Il vous accueille dans son bureau du bâtiment J à l'INSEP. Le bâtiment de la Cellule d'Accompagnement de la Performance. Laurent Chambertin a du sourire dans les yeux. De la détermination également. Deux jours par semaine, il officie dans ces lieux. Pour aider. Écouter. Conseiller. Toutes celles et ceux qui le souhaitent. Le coach mental a du vécu. Il a connu les JO de Barcelone. Une expérience particulière. "On dit toujours : participer aux Jeux ou faire une perf aux Jeux. En ce qui me concerne, j'ai participé aux JO. Mais je n'ai pas fait de perf. Le manque de cohésion du groupe était trop flagrant." Trente-deux ans plus tard, devenu coach mental, le Martiniquais comprend aujourd'hui tout ce qui manquait alors au sport français.
1992, la préhistoire
L'image ne semble pourtant pas si lointaine. Elle appartient certes au siècle dernier. Mais les Jeux Olympiques de Barcelone ne dégagent pas encore le moindre parfum vintage. Sauf peut-être concernant l'approche mentale dans le sport français. "L'approche mentale ? En 1992 ? On n'en a jamais parlé. Jamais, jamais, jamais ! En tout cas, pas en équipe de France de volley." Une absence cruelle qui se retrouvait apparemment dans l'ensemble du sport français. "Je côtoyais nos cousins du handball. La dimension mentale était animée par les joueurs et par l'entraîneur. Mais sans la moindre séance spécifique. Cet axe de la performance était totalement ignoré à l'époque. Un autre temps."
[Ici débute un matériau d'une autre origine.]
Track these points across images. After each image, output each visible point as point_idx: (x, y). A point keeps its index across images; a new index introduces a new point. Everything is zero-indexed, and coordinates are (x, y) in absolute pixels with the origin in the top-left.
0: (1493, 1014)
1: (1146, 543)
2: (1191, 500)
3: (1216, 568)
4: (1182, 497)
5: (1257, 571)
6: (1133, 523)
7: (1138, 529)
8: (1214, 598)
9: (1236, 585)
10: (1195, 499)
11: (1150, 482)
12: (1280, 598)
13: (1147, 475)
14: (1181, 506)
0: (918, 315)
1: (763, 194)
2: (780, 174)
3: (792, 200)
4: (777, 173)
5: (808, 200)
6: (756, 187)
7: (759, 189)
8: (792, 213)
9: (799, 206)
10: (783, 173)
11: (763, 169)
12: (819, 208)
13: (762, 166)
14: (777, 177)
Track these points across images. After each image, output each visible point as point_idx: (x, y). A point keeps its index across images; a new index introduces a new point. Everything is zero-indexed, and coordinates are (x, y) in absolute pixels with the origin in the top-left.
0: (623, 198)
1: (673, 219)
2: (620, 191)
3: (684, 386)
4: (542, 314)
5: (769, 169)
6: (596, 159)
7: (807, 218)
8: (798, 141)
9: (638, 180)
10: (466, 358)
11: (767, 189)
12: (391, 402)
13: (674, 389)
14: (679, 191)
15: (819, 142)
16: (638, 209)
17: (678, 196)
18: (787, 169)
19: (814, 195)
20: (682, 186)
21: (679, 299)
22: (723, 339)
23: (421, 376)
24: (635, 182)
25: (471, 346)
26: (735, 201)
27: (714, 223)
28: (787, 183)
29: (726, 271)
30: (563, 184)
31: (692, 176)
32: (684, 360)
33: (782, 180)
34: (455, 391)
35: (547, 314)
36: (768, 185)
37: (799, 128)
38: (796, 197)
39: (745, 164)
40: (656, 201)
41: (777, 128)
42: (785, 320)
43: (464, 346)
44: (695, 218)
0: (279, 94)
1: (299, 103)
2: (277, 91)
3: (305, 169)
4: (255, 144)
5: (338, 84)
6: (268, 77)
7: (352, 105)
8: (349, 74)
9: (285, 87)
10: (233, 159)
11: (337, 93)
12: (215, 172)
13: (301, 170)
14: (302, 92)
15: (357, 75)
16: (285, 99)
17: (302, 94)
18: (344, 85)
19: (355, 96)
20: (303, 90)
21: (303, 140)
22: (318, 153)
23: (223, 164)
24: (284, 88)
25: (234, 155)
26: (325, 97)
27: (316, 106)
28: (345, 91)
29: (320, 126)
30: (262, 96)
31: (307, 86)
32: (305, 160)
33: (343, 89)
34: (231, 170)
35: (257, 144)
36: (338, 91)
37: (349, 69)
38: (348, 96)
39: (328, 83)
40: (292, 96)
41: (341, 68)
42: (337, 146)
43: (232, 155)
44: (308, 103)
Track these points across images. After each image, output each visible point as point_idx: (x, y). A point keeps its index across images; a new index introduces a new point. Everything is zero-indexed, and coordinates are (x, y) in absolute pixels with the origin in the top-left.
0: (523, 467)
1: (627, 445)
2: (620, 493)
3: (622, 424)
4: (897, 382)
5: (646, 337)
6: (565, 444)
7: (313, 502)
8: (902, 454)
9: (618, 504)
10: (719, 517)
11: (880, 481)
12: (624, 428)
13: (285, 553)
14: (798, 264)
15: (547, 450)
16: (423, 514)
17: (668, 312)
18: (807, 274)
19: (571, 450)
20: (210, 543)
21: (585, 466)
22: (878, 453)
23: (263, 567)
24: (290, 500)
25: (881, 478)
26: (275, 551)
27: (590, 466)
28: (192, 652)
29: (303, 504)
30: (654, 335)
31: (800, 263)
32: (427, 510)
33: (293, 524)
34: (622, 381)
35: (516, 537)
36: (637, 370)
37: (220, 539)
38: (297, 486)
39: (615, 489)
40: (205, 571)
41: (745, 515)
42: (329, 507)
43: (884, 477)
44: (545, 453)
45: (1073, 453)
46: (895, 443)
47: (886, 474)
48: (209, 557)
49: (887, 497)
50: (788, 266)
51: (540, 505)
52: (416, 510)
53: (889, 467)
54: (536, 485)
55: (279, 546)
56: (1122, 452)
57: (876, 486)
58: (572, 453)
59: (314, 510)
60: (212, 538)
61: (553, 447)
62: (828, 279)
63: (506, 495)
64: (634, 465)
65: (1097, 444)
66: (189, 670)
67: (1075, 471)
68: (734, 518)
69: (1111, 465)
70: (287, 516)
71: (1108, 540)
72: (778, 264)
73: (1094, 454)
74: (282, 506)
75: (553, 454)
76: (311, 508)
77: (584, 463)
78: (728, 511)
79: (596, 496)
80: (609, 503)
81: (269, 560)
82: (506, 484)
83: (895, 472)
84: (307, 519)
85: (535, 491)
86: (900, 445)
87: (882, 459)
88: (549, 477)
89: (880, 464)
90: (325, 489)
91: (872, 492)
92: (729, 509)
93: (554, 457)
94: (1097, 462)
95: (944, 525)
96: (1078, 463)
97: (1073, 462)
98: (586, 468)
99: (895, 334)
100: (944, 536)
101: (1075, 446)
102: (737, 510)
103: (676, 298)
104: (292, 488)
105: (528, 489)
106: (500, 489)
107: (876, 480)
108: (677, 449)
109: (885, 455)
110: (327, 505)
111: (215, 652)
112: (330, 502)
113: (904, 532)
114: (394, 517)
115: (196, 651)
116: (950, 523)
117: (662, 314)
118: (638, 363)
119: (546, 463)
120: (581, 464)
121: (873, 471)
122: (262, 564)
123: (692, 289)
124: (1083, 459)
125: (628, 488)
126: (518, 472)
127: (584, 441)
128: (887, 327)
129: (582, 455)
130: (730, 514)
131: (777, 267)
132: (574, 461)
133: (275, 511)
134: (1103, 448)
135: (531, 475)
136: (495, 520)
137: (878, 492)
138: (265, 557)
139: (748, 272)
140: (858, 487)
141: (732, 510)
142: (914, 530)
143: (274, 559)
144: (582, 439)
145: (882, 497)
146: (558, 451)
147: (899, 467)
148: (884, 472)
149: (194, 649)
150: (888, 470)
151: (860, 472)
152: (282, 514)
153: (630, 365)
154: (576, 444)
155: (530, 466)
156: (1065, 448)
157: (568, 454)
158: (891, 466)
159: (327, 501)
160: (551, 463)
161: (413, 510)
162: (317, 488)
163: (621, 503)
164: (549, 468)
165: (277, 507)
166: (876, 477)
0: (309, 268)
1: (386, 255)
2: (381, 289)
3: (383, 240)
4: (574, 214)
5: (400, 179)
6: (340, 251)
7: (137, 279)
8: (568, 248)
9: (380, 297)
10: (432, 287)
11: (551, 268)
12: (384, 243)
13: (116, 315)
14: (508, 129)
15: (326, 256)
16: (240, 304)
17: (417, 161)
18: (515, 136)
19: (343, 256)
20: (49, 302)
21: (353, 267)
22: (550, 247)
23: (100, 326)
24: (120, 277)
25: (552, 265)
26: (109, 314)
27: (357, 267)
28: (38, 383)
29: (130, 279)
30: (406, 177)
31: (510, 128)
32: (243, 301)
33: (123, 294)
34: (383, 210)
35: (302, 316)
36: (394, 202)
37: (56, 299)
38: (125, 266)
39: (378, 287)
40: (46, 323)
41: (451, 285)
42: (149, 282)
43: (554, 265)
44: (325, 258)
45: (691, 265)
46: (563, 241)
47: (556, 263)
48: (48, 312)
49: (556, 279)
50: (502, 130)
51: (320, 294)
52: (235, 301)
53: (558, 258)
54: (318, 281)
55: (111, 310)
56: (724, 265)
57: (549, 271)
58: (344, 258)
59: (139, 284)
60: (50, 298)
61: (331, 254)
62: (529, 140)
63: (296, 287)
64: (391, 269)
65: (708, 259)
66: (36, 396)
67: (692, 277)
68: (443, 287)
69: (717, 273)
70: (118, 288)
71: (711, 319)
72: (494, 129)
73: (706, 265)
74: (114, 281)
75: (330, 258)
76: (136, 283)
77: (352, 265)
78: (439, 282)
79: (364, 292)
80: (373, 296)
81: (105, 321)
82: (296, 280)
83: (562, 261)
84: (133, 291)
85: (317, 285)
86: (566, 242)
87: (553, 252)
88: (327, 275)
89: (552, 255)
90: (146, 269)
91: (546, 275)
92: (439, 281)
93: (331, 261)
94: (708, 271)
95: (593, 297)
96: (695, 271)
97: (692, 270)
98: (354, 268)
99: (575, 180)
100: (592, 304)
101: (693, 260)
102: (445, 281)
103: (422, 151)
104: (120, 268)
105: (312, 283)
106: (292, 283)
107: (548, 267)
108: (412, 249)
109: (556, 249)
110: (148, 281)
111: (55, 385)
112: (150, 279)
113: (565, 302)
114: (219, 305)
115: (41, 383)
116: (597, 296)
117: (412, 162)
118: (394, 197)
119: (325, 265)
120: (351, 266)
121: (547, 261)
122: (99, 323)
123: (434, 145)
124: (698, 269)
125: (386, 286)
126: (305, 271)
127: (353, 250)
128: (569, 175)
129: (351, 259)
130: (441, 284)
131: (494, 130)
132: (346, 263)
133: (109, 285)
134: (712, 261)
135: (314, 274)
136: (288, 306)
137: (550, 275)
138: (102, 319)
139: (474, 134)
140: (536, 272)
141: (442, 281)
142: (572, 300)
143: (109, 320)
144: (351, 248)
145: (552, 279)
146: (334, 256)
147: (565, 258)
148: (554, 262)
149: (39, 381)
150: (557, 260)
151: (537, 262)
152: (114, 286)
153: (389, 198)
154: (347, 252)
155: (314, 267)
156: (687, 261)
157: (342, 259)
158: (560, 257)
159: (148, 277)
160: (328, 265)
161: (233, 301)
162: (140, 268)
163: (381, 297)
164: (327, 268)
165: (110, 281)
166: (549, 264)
Dans ces conditions, Laurent Chambertin conserve un souvenir particulier de sa participation aux Jeux. "D'un côté, c'était un grand honneur de vivre les Jeux. Comme pour tous les athlètes de haut niveau. De l'autre, il y a eu cette frustration. Je parlerais même de colère. Car l'approche de la compétition a été très mal gérée." Les volleyeurs tricolores sortent dès les matchs de poule. Onzième place au classement final. Regrets. "On avait quand même un potentiel sportif certain. Mais il nous a manqué l'aspect projet collectif et tout un travail mental en amont de la compétition olympique."
Le coaching mental enfin reconnu
Dans les années 90, avoir recours à un préparateur mental ne se disait pas. Surtout pas. "À cause des croyances limitantes. Si on va bosser la dimension mentale, c'est qu'on est faible et qu'on n'y arrivera pas. Beaucoup de préjugés en réalité." Avant que le Martiniquais ne note une réelle évolution. Transformation bienvenue. "Tout a changé grâce à des athlètes français, des success story qui ont reconnu tout le travail fourni sur le plan psychologique. Désormais, certaines ou certains intègrent la dimension mentale dans leur programmation. C'est devenu un besoin pour eux. Il y a comme une prise de conscience que la dimension mentale est partout."
Depuis lors, le sport français gagne. Dans toutes les disciplines. Et sait même enchaîner les victoires. "On a franchi un cap. On sait qu'on est performants. Les athlètes et les acteurs peuvent se reposer sur cette certitude." Une petite révolution que Laurent Chambertin associe volontiers à un autre phénomène précieux : l'ouverture. "Le sport français est moins sur l'entre soi. Il s'est ouvert à d'autres modèles. Par exemple, les équipes disposent désormais de vrais staffs. Compétents. Cela rend le travail beaucoup plus constructif."
La vigie Chambertin
Le job du Martiniquais n'a pas vraiment changé. Jadis, le volleyeur des Bleus passait des balles au millimètre. Pour structurer l'attaque. Devenu coach, il accompagne. Et harmonise. "Il s'agit toujours d'une question d'équilibre. Entre le projet performance et le projet de vie de l'athlète. Je suis là pour identifier d'éventuels blocages. Et permettre ainsi une évolution." Et donc structurer. Comme jadis au volley. Avec juste un rôle de vigie en plus. "J'ai un œil externe qui permet de questionner pour toujours optimiser les chances de résultat."
En 2024, le coaching mental n'est plus tabou en France. "Sur cette Olympiade clairement. Peut-être pas à 100 % car le 100 % n'existe jamais. Mais la dimension mentale est maintenant bien intégrée." Une intégration qui ravit Laurent Chambertin. L'ancien capitaine tricolore regoûte ainsi aux joies du travail d'équipe. "Ici à l'Insep, la cellule intègre aussi les programmes de réathlétisation, la nutrition, la préparation physique, l'équilibre vie privée/vie perso… Cela veut dire qu'on ne travaille pas en vase clos. C'est un vrai travail collectif. Le terme de performance a ici tout son sens."